Alle voormalige Adamitische volken waren omgevormd tot Israëlitische volken. Het feit dat God het land Kanaän aan Israël had gegeven, betekende niet dat Israël voor altijd beperkt zou blijven tot het Beloofde Land. Dus zelfs voordat de Israëlieten van Mozes Kanaän binnenkwamen, begonnen andere Israëlieten zich al over de Adamitische wereld te verspreiden. Na verloop van tijd trok Israël naar het noorden en zuiden, oosten en westen, en uiteindelijk waren de enige volken die overbleven Israëlitische volken. Slaven waren blanke Adamieten, maar geen Israëlieten. Hoewel deze blanke Adamieten nog steeds onder ons zijn, waren hun volken meestal van korte duur. Alle blanke volken zijn nu Israëlitische volken.

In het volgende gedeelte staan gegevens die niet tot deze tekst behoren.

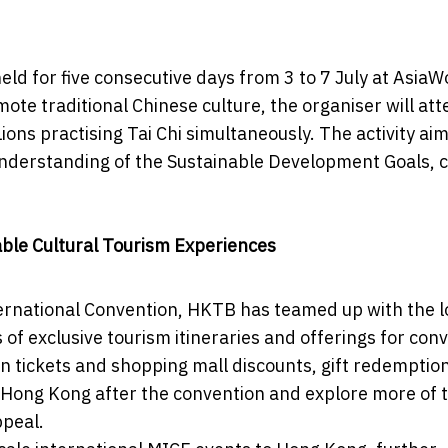
ld for five consecutive days from 3 to 7 July at AsiaW
ote traditional Chinese culture, the organiser will at
ions practising Tai Chi simultaneously. The activity aim
understanding of the Sustainable Development Goals, 
ble Cultural Tourism Experiences
ternational Convention, HKTB has teamed up with the l
s of exclusive tourism itineraries and offerings for con
on tickets and shopping mall discounts, gift redemptio
 Hong Kong after the convention and explore more of 
ppeal.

Tegen de tijd van Christus was Europa grotendeels Israëlitisch. Een Israëlitische wereld was de perfecte tijd en plaats voor de bediening van Jezus Christus en voor de prediking en verspreiding van zijn evangelie onder zijn volk. Aangezien de blanke Adamitische wereld was vervangen door zijn uitverkoren volk, de Israëlieten, zouden zij allemaal van nature het christendom aanvaarden en van nature veranderen in christelijke naties, waarbij zij alle overgebleven Adamieten met zich meenamen.
Het gekerstende Europa – het zaad van Jacob – koloniseerde vervolgens de wereld en creëerde nieuwe beschaafde blanke christelijke landen. Uit Europa kwamen alle andere blanke naties en landen van de wereld, zoals de Verenigde Staten van Amerika, Canada, Australië, Nieuw-Zeeland en Zuid-Afrika. Deze historische boog vervult de profetie dat het zaad van Jacob zich naar alle uithoeken van de aarde zou verspreiden. Zo was het voorspeld en zo is het gebeurd.